To see just how dominant the 1920s are in perceptions of Woolf, look at the best biography of her, Hermione Lee's from the mid-'90s, which is remarkable in all sorts of ways but disappointing in its coverage of the 1930s. (If you want to know how much Lee skims over, read Herbert Marder's The Measure of Life: Virginia Woolf's Last Years. It's not as artful as Lee's biography, but it's a necessary addition to it. Also valuable: the last section of Alison Light's extraordinary Mrs. Woolf and the Servants.)

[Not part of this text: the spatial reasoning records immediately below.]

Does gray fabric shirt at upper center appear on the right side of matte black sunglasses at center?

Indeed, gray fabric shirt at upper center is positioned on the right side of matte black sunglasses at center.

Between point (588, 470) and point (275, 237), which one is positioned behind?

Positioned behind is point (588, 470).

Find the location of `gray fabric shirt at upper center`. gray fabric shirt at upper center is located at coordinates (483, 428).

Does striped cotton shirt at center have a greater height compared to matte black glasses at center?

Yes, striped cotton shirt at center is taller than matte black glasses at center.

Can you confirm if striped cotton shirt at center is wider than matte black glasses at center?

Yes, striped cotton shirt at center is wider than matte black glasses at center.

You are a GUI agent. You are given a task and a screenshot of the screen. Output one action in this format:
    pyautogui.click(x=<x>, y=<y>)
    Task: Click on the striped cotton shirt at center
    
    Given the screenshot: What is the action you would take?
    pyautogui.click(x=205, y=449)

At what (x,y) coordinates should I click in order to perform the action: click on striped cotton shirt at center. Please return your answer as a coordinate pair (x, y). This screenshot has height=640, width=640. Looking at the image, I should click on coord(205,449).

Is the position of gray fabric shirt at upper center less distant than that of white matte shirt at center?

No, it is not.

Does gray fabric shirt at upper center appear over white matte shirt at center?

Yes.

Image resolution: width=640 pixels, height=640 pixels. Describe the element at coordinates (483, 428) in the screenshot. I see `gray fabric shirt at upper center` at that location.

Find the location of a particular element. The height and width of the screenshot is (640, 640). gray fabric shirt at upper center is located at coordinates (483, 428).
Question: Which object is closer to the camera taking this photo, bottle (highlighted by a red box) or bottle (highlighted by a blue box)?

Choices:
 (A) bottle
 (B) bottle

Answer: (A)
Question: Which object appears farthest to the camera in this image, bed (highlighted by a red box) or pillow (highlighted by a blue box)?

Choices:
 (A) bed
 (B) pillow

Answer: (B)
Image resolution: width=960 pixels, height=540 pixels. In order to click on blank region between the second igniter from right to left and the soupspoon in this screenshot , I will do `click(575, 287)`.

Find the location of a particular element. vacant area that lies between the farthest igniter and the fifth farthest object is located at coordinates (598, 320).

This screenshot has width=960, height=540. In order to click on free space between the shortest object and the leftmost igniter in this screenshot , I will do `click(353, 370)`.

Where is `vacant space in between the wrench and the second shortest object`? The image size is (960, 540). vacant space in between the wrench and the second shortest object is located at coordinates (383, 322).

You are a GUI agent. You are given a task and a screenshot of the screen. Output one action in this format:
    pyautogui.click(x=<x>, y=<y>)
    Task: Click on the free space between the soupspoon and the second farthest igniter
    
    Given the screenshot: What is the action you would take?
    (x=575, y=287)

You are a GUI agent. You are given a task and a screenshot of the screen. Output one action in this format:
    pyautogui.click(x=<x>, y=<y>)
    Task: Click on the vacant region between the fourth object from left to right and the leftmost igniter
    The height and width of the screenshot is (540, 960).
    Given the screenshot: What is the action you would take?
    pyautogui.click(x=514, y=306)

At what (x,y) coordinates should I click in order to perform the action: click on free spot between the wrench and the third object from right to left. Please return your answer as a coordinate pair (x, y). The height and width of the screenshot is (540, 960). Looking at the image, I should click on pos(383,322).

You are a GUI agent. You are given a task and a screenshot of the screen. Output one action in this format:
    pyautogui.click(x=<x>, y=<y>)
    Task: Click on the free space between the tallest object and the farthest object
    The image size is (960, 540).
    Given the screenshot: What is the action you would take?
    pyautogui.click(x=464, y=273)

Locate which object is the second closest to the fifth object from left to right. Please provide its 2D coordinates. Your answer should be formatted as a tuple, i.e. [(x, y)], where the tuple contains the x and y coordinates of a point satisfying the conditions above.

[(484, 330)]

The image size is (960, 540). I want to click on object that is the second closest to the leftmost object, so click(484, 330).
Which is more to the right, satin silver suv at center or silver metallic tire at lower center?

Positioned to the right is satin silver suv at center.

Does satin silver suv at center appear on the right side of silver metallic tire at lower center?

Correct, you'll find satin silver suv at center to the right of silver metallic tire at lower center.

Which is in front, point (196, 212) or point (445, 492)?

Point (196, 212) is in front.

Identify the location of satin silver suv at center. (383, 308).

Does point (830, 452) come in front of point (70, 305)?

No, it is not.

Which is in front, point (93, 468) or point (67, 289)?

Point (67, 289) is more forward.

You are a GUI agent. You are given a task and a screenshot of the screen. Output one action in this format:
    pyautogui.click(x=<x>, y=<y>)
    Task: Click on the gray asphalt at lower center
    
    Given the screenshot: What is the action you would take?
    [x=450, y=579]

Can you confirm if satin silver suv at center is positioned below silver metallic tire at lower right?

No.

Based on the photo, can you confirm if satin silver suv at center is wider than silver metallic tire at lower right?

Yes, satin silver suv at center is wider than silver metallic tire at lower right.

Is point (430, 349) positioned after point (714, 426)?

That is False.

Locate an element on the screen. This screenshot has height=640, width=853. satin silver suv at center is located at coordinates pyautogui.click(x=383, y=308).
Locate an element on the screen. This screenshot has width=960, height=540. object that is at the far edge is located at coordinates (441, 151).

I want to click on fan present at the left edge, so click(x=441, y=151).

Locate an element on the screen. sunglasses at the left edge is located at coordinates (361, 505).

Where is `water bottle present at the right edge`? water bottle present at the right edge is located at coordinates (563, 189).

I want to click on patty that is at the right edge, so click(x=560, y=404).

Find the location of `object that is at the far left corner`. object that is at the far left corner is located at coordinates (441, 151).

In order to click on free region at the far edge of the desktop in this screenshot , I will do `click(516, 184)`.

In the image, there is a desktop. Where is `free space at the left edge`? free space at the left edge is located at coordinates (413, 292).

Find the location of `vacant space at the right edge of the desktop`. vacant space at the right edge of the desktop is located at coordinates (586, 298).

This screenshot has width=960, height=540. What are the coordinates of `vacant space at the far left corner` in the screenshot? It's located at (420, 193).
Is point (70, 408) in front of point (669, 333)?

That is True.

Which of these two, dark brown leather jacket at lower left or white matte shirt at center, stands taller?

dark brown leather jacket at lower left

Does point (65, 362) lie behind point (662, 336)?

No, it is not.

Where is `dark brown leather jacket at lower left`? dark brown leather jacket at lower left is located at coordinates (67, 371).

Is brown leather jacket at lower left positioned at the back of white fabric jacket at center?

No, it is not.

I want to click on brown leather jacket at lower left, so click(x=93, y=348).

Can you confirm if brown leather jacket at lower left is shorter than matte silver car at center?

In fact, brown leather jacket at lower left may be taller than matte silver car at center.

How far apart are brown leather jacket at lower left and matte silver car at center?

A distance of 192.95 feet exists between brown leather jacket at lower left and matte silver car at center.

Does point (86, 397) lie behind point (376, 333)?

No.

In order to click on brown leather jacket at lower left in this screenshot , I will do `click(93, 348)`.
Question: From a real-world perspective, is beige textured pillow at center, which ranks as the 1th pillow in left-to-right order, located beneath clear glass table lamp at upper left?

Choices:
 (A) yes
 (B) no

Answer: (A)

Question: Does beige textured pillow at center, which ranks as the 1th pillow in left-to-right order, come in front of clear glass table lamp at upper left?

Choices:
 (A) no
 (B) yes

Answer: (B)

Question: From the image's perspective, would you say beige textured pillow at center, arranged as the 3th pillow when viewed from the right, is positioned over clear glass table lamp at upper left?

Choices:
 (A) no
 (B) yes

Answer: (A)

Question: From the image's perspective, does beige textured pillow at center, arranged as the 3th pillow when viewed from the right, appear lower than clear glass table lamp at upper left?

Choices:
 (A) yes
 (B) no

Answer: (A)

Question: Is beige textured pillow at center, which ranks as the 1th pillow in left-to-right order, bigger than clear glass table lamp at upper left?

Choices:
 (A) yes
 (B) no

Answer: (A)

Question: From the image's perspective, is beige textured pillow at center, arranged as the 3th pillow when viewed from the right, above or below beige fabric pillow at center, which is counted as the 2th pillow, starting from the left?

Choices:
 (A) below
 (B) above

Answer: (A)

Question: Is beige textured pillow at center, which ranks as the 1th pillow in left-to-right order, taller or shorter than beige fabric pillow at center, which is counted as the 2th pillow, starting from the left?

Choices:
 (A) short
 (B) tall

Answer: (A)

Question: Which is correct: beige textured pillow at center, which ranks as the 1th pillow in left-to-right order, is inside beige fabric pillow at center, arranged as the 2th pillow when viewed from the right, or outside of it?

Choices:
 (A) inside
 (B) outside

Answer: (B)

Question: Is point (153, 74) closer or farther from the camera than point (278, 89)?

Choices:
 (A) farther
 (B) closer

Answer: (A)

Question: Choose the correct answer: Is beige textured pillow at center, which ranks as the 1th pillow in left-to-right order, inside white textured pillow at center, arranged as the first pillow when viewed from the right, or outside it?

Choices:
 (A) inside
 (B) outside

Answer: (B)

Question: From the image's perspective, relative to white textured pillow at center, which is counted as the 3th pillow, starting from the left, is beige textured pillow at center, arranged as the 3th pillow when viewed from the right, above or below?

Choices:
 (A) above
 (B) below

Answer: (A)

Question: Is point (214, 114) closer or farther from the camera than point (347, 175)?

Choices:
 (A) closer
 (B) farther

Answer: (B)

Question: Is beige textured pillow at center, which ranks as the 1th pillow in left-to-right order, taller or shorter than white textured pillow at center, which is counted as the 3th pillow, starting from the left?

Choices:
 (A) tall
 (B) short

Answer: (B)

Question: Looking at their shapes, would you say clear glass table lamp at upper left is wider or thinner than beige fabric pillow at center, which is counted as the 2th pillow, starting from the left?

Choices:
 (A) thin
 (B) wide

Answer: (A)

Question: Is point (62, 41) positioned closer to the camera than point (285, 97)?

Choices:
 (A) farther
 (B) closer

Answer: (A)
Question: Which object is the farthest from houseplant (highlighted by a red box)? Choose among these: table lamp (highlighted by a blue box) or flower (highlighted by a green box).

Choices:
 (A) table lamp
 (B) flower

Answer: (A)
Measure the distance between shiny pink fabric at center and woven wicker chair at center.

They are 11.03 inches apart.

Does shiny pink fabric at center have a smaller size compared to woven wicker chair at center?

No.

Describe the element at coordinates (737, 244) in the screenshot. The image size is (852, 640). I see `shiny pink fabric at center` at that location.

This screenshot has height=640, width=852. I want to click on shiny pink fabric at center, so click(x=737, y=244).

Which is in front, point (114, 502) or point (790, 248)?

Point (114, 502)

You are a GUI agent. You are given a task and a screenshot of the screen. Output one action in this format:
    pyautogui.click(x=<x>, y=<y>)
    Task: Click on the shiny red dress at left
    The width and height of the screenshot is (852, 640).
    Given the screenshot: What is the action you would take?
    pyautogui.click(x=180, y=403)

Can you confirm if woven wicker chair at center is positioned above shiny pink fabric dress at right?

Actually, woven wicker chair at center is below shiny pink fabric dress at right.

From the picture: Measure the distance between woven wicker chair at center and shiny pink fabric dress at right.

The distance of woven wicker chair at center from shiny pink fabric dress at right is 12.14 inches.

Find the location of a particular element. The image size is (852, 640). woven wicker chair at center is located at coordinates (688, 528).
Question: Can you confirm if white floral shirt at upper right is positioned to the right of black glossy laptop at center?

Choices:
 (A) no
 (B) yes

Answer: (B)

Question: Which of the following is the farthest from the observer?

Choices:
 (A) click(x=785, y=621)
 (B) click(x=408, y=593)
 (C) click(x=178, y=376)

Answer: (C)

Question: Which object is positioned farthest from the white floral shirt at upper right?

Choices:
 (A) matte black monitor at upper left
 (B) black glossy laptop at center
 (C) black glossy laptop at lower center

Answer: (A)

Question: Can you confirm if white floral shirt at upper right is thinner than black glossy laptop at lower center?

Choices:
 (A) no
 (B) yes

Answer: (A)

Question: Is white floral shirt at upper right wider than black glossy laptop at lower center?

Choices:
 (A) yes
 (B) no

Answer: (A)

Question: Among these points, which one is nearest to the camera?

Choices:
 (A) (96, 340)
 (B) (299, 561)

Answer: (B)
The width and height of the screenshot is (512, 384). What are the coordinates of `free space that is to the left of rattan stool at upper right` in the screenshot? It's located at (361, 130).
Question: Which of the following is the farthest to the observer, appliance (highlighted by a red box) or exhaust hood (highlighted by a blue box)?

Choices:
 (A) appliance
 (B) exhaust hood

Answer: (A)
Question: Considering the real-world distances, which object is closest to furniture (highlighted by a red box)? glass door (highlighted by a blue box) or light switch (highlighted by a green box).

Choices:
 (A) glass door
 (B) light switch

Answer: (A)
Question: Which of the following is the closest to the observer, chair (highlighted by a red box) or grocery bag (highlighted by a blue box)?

My own academic study has mostly focused on The Years, which I wrote about a few years ago here as I was beginning work on it; more recently, I have an article in the latest Woolf Studies Annual (vol. 24), "The Reader Awakes: Pedagogical Form and Utopian Impulse in The Years". I'll have a few words for it below. However, if there were one post-Waves Woolf book that I would want to put in everyone's hands right now, it would be Three Guineas in the Harcourt edition that Jane Marcus edited. Lots of people hate this book. It is Woolf's most developed, strident, and often angry statement against militarism, fascism, and patriarchy. Its critiques are as bracing and necessary today as they were in 1938. That does not make it an easy read, because Woolf's ideas do not separate fascism, militarism, patriotism, nationalism, despotism, and patriarchy — while most readers are likely to disapprove of any one of those things, few readers reject them all, and so the links Woolf makes are ones that raise the blood pressure of nearly everyone who encounters her text. That she does all this via a complex structure of narrative voices and literary and historical allusions only makes it all the more difficult to parse exactly what she is advocating at any one moment. It is a book that confronts and confounds. As such, it is uniquely clarifying when read carefully.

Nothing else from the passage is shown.